*Provided material*.

▽

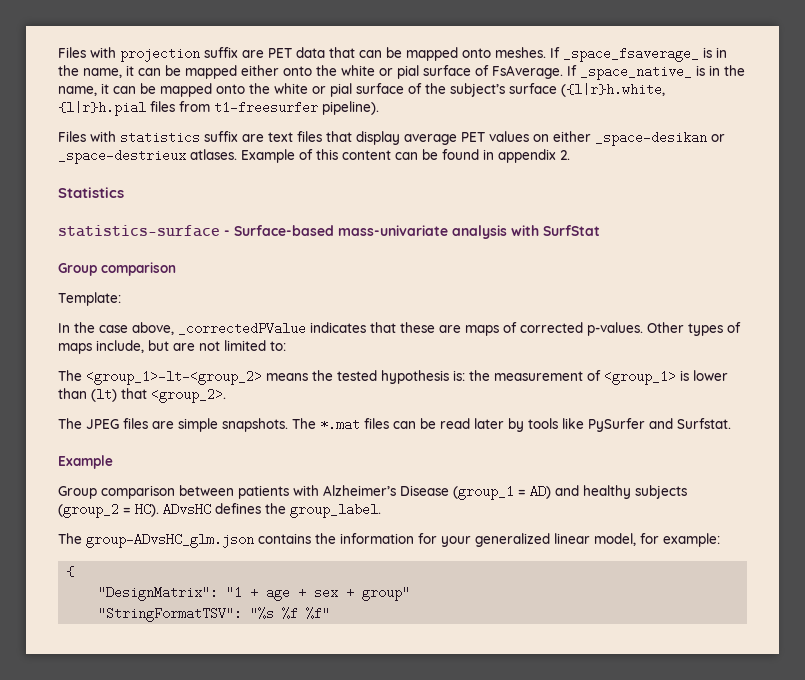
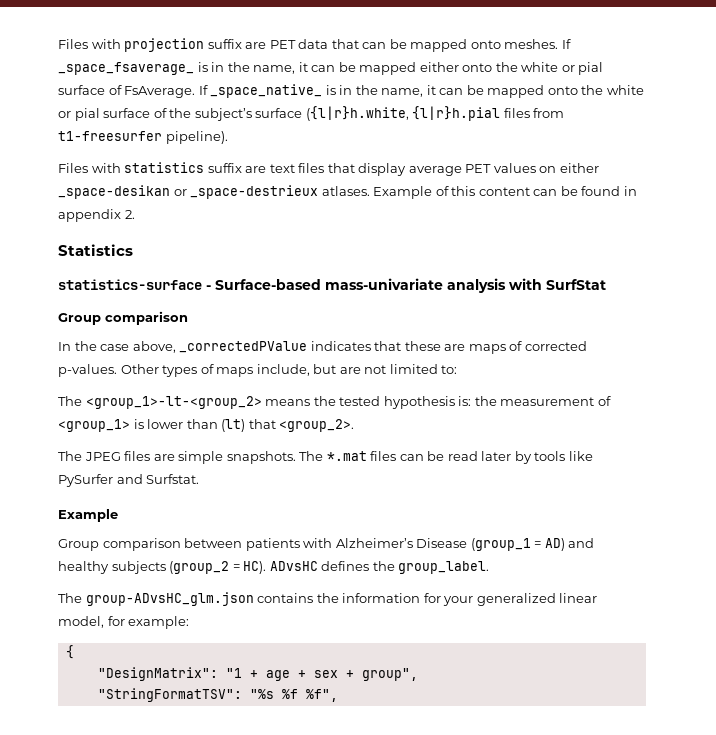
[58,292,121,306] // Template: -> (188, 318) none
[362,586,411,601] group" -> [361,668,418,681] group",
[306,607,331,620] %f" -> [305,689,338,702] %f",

△
▽

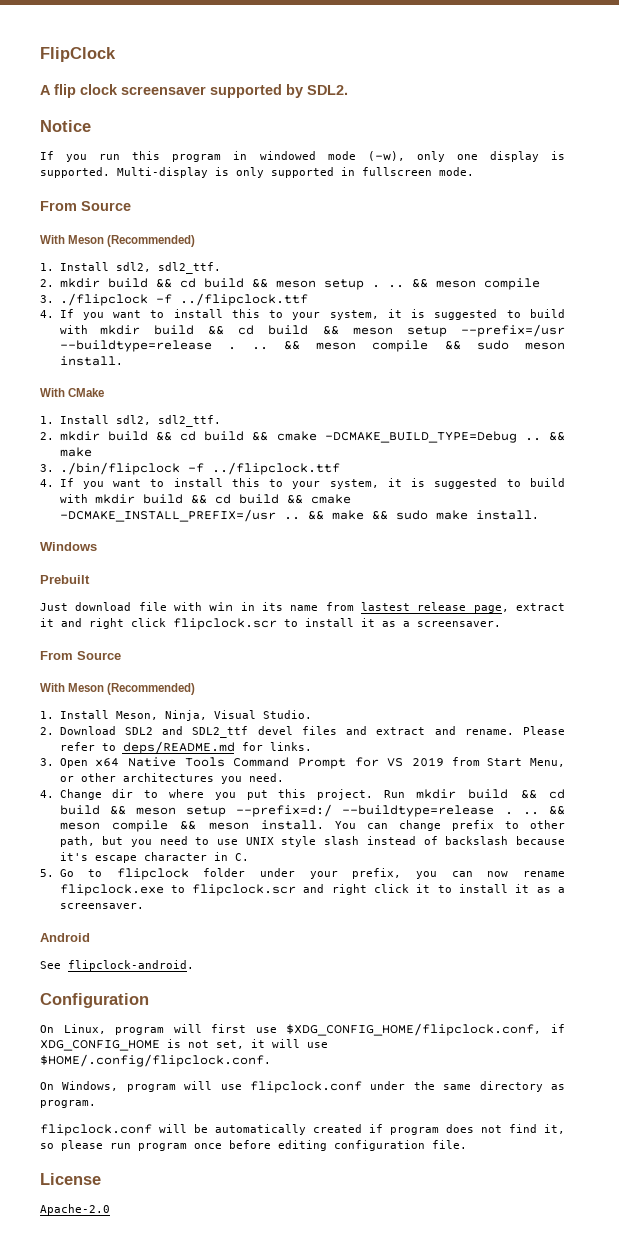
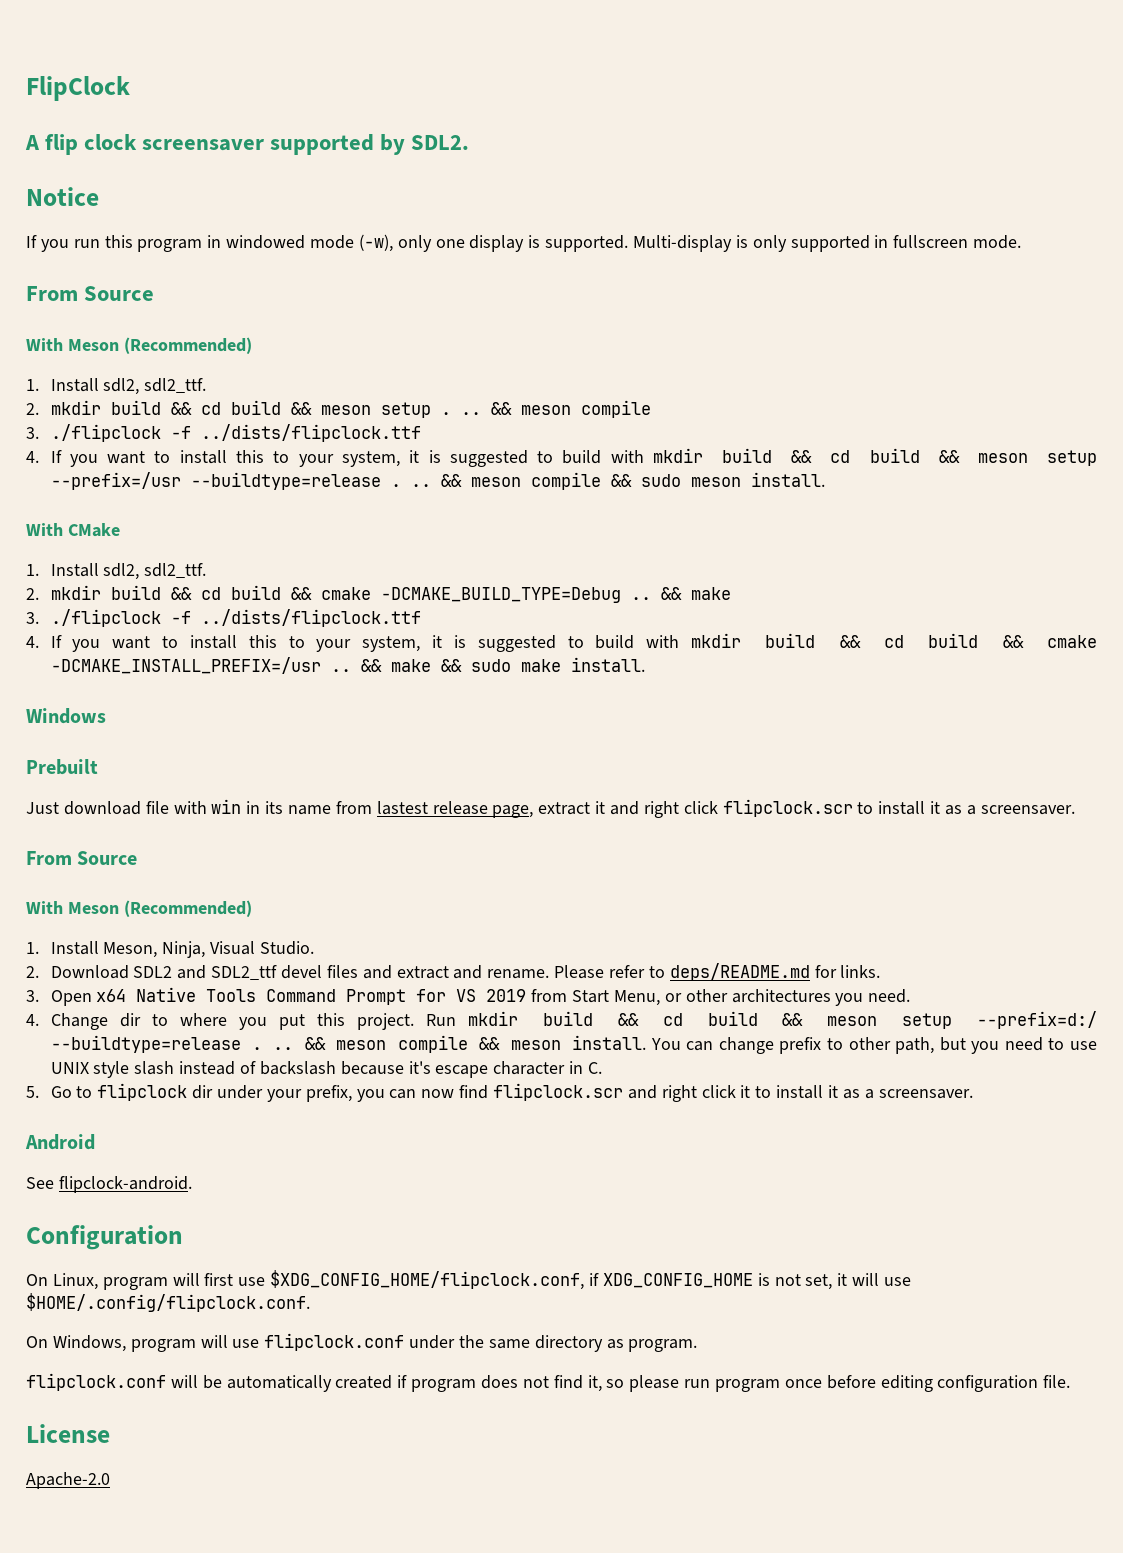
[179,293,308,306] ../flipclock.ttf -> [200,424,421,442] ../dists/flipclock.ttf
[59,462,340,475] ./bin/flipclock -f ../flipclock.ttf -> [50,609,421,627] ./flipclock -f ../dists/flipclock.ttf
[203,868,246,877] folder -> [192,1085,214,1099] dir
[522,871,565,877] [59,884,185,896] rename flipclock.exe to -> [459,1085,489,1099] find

△
▽

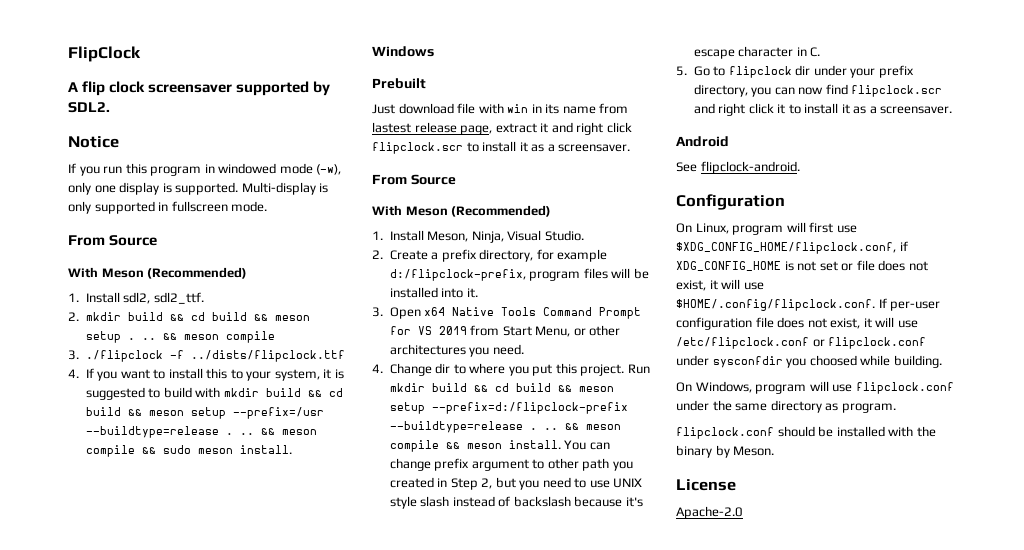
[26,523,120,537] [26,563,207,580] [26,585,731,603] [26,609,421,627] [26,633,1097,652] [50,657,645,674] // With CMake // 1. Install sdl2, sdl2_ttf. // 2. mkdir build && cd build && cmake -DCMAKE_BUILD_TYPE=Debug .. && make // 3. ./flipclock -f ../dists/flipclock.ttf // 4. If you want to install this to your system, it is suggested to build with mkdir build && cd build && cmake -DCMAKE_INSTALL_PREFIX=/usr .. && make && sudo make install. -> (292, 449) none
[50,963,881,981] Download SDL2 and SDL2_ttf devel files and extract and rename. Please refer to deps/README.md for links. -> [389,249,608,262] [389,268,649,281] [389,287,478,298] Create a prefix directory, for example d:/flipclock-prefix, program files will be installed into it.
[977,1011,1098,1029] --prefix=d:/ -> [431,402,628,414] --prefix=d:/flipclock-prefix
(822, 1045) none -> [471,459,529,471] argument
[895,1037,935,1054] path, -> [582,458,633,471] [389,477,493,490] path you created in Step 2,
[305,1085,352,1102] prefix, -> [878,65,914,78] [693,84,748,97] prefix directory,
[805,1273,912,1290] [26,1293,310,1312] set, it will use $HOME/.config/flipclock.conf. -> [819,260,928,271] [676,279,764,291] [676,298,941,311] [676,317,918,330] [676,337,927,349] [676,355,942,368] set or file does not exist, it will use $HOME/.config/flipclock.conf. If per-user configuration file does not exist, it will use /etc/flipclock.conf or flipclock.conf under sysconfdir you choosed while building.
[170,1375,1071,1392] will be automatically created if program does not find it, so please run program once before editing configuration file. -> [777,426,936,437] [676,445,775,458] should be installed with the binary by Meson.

△

*Your goal*.
Search the entries for the word "installed", then gather every line that has it.

*Answer area*.
[50,963,881,981] Download SDL2 and SDL2_ttf devel files and extract and rename. Please refer to deps/README.md for links. -> [389,249,608,262] [389,268,649,281] [389,287,478,298] Create a prefix directory, for example d:/flipclock-prefix, program files will be installed into it.
[170,1375,1071,1392] will be automatically created if program does not find it, so please run program once before editing configuration file. -> [777,426,936,437] [676,445,775,458] should be installed with the binary by Meson.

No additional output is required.